Assignment: When was the post on surviving the death of the United States published?

Given passage:
LJ Cunningham

How to Survive the Death of the United States


The United States has been roiling in environmental, political, emotional, medical, and social crises for decades. Centuries.

Post Published: January 20, 2023

The Problem: The United States of Death is dying. 

When you think about the legislative wars, and overall lack of infrastructure, or community-based initiatives, the death of United States almost seems inevitable. The not-so great white, patriarchal, colonial experiment — based upon capitalistic Christofascism, genocide, and enslavement — is in collapse.

As it should be.

The U.S. has been roiling in environmental, political, emotional, medical, and social crises for decades. Centuries.

In the U.S., death by state violence occurs with breathtaking and terrifying frequency, and is reaching critical mass. Stories of antisemitic, anti-Black, and anti-Asian rhetoric and direct violence are inescapable in the media. Death is everyday life in United States of America.

I won’t watch the video of Tyre Nicols’ brutal murder – despite CNN and other major media outlets’ ongoing viewing party. It’s nauseating to me that corporate news media promotes snuff for ratings.

I’m sure many of my fellow Americans may be more desensitized to this culture of murder than I am. After Uvalde  police left children – in a primarily immigrant area – kettled inside a school building, essentially helping a gunman murder them, I can’t remain unaffected by violence. Perhaps its my own naivete that has me writing about this at all.

Source material:
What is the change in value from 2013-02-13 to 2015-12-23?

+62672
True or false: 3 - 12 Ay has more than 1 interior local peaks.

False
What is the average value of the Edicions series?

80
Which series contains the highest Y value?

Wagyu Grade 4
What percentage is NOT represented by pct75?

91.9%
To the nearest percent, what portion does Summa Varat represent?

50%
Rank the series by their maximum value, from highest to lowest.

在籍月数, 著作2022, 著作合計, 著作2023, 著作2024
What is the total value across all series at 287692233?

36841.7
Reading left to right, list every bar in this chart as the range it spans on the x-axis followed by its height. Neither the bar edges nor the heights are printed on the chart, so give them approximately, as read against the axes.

Exercise result: January 20, 2023